Composer Listing - Rachmaninoff Rachmaninoff

(b Semyonovo, Starorussky, 1873; d Beverly Hills, Calif., 1943). Russian composer, pianist, and conductor (American citizen 1943). Rachmaninov was one of the greatest of pianists, as is proved by his recordings not only of his own concerts but of other composers’ music, including sonatas with the violinist Kreisler. But it is as a composer that his name will live longest.

Composer Listing - Ravel Ravel

(b Ciboure, 1875; d Paris, 1937). French composer and pianist. Dance rhythms frequently occur in his works. His harmonies, often ‘impressionist’ in technique, extended the range of tonality by the exploitation of unusual chords and by the use of bitonality. He was one of the great innovators in writing for the pianoforte works.

Composer Listing - Satie Satie

(b Honfleur, 1866; d Paris, 1925). French composer and pianist. Satie's importance lay in directing a new generation of French composers away from Wagner-influenced impressionism towards a leaner, more epigrammatic style. His harmony is often characterized by unresolved chords, which may have influenced Debussy (or he may have learned the device from Debussy—nobody knows). Melody is simple, sometimes slightly archaic, and scoring economical.

Composer Listing - Scarlatti, D. Scarlatti, D.

(b Naples, 1685; d Madrid, 1757). Italian composer and harpsichordist. Domenico did for keyboard-playing what his father (Scarlatti, A) did for opera, by imparting to it a hitherto unsuspected freedom of style. Introduced many new technical devices (rapid repetitions, crossed hands, double-note passages, etc.)

Composer Listing - Schubert Schubert

(b Vienna, 1797; d Vienna, 1828). Austrian composer. As a composer of songs he has no equal in fertility of melodic invention, but all his work is so graced with melody of the most seraphic kind that there was at one time a tendency to regard him as an ‘undisciplined’ composer for whom form meant little. How wrong a judgement this was can be realized simply by studying the great chamber works and late pianoforte sonatas alone. He ranks among the very greatest of composers in all forms except opera.

Composer Listing - Schumann Schumann

(b Zwickau, 1810; d Endenich, 1856). German composer, pianist, conductor, and critic. Schumann was one of the greatest composers for pianoforte, enriching its literature with a series of poetic works in which classical structure and Romantic expression are combined. His vocal and chamber music is of comparable quality, with the freshness, vitality, and lyricism which also characterize the orchestral works.

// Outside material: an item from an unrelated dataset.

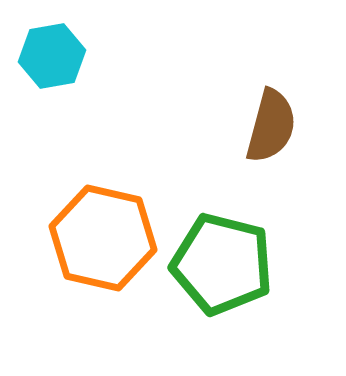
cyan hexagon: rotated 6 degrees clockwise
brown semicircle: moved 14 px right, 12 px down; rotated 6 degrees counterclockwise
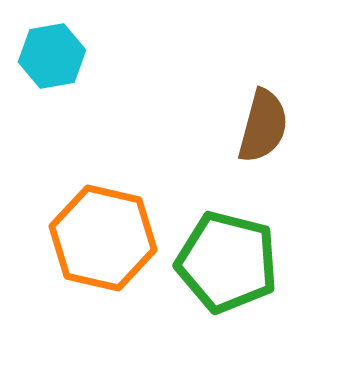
brown semicircle: moved 8 px left
green pentagon: moved 5 px right, 2 px up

Composer Listing - Shostakovich Shostakovich

(b St Petersburg, 1906; d Moscow, 1975). Russian composer and pianist. Many consider that Shostakovich is the greatest 20th-century composer. He demonstrated mastery of the largest and most challenging forms with music of great emotional power and technical invention. All his works are marked by emotional extremes—tragic intensity, grotesque and bizarre wit, humour, parody, and savage sarcasm.

Composer Listing - Tchaikovsky Tchaikovsky

(b Votkinsk, 1840; d St Petersburg, 1893). Russian composer and conductor. Few composers are more popular with audiences than Tchaikovsky; the reasons are several and understandable. His music is extremely tuneful, luxuriously and colourfully scored, and filled with emotional fervour directed to the heart rather than to the head.

Composer Listing - Vivaldi Vivaldi

(b Venice, 1678; d Vienna, 1741). Italian composer and violinist. No composer did more to establish the cello as a solo instrument, and he displayed a keen interest in the use of unusual instruments: it is the infinite variety and invention of his work that has made it so beloved 300 years after his birth.